For same-sex couple Richard and David, the eight-year wait for a child has been interminable and opaque. Now their lawyer wants to turn theirs into a test case against the Social Welfare Department

It was January 1999 when Richard and David met in Bali, Indonesia. Richard, who is British, was 33. David, Australian, was 30. Within a week, they realised it was going to be a long-term relationship. Early on, David told Richard there was something he needed to know.
“He was very nervous,” Richard recalls. “He said, ‘I’ve always seen myself with a family’ … And I remember feeling: Wow! Me too! There was this amazing energy that we’d each found someone on the same page.”

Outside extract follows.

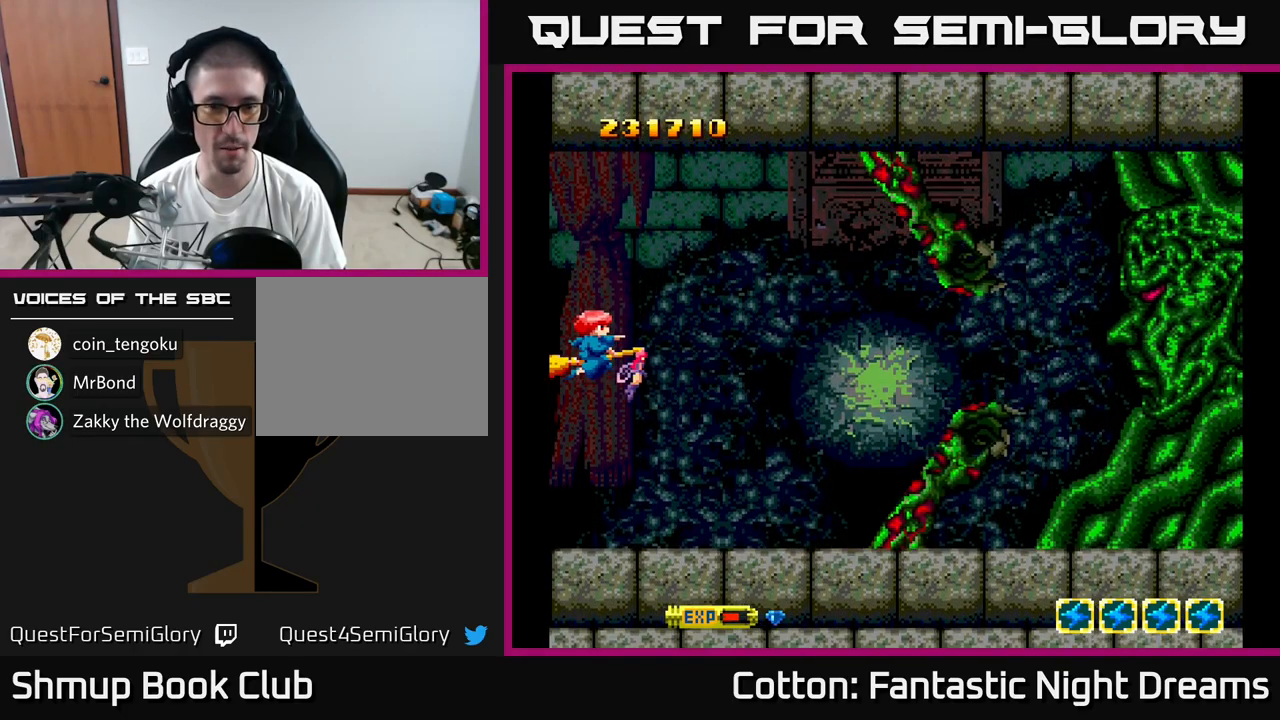
{"buttons": ["Y"], "right_stick": "center", "events": [[217, "DPAD_UP", "down"], [384, "DPAD_UP", "up"]]}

Even as a child, Richard, who has two sisters, always imagined he would have three children. David – who has, as he puts it, a “convoluted” family background of step-siblings – imagined he’d have six. Being a parent was always part of the plan.
For the first year, the pair shuttled back and forth between Britain and Australia. Then David moved to London. They’d sit around dinner tables and discuss their desire to have a family; and their gay friends would scoff at the notion of their having children.
“Because it wasn’t common then, not in the UK,” says Richard. “And now so many of those same friends who pooh-poohed it have surrogate children. We’re probably one of the few remaining who don’t.”
They hesitate to sound as if they are criticising those who have made that choice or that they are virtue-signalling, but, as David puts it, “There are children who have fallen on hard times – children that already exist in the world that need to transition into a secure, loving environment. Why are we […] having more?”